### Extrait du texte
****************

A côté de ces peuples et tribus qui se dénonçaient par les côtés variés de leur intelligence native développée dans l’isolement, d’autres existaient, qui ont disparu laissant un nom, comme les Caraïbes, les Charruas, les Querandies, et avec eux beaucoup de tribus irréconciliables de la pampa, détruites sans avoir été absorbées. La nation dont la destruction est le plus moderne est celle des Charruas. Leur résistance est restée célèbre; ce furent eux qui tuèrent Solis et ses compagnons, les premiers explorateurs de la Plata en 1515. Azará écrivait en 1800 : «Peut-être les Charruas ont-ils coûté plus de sang à l’Espagnol que les nombreuses armées de l’Inca et de Montezuma, et cependant leur nombre ne s’élève pas au chiffre insignifiant de 400; on a essayé contre eux toujours en vain de petites et de grandes expéditions; sobres, agiles et forts, plus grands en moyenne que les Européens, tous coulés dans le même moule, au visage énergique et bronzé, encadré de cheveux longs et touffus, ils avaient l’œil perçant, l’ouïe extraordinairement fine, les dents blanches, la main et le pied petits. » C’est là tout ce que nous savons de ce peuple; tous sont morts, jusqu’au dernier, sans avoir livré le secret de leur vie, de leur âme ou de leur langage. Ils furent définitivement vaincus en 1831; quelques-uns, emmenés prisonniers à Montevideo, y furent vendus et livrés à Paris à un entrepreneur de cirque forain : le dernier a fini cette triste captivité funambulesque dans un hôpital de Paris.

****************

### Données brutes
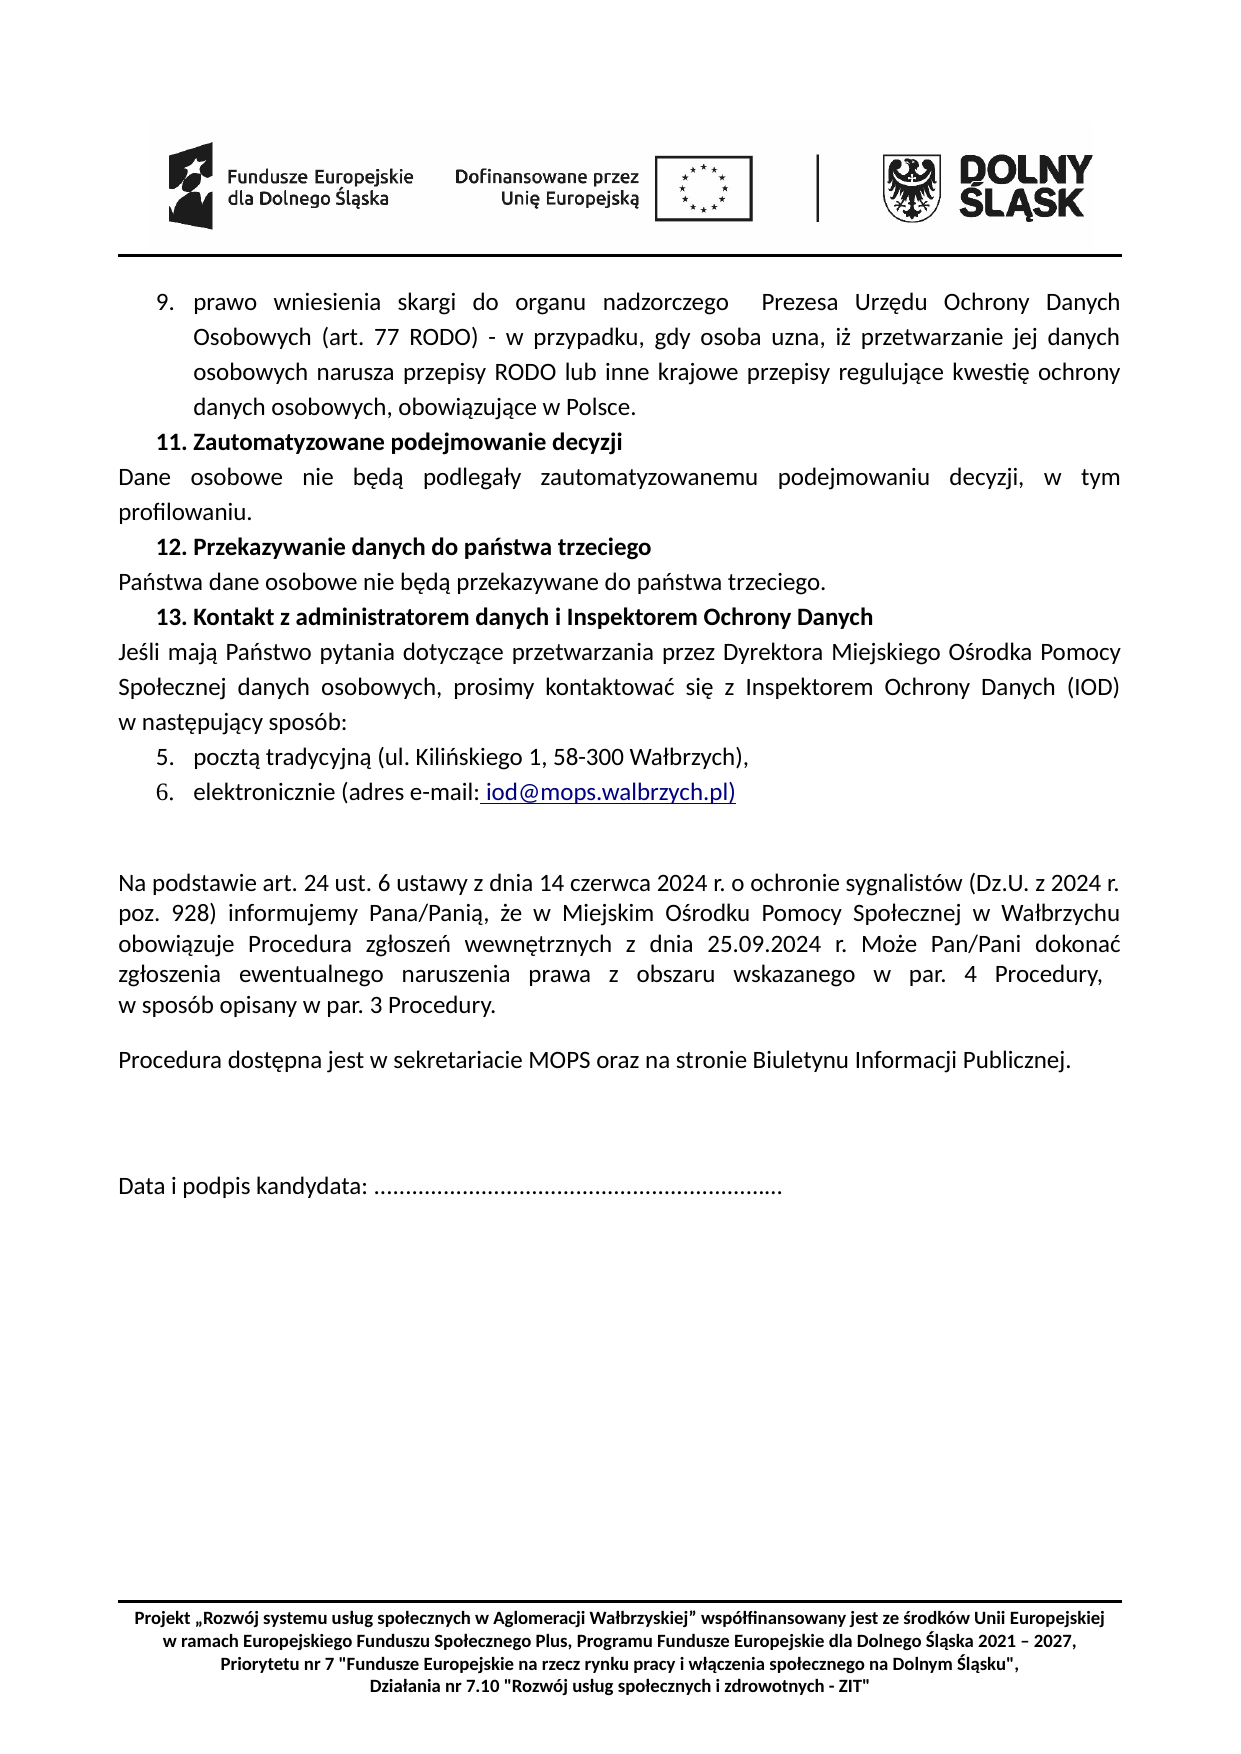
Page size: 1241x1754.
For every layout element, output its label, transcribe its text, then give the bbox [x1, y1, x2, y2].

****************

### Consigne
Dans l'extrait sur les Charruas, en quelle année ce peuple fut-il définitivement vaincu ? Les lignes ne servent pas pour ce travail.

### Résultat final
En 1831.